■ Your objective ■
Set out every line of the items below as a Markdown table with the columns Row and Line. Number the rows in order and skip blank lines.

■ Information supplied ■
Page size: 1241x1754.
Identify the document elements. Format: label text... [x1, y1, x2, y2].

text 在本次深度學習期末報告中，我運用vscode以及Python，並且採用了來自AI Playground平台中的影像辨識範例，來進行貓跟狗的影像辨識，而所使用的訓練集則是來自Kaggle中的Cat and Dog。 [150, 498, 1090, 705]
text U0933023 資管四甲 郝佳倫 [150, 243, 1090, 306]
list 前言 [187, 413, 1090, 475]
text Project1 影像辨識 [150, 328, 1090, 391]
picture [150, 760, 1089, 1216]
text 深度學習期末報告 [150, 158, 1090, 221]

■ Expected answer ■
| Row | Line |
|---|---|
| 1 | Page size: 1241x1754. |
| 2 | Identify the document elements. Format: label text... [x1, y1, x2, y2]. |
| 3 | text 在本次深度學習期末報告中，我運用vscode以及Python，並且採用了來自AI Playground平台中的影像辨識範例，來進行貓跟狗的影像辨識，而所使用的訓練集則是來自Kaggle中的Cat and Dog。 [150, 498, 1090, 705] |
| 4 | text U0933023 資管四甲 郝佳倫 [150, 243, 1090, 306] |
| 5 | list 前言 [187, 413, 1090, 475] |
| 6 | text Project1 影像辨識 [150, 328, 1090, 391] |
| 7 | picture [150, 760, 1089, 1216] |
| 8 | text 深度學習期末報告 [150, 158, 1090, 221] |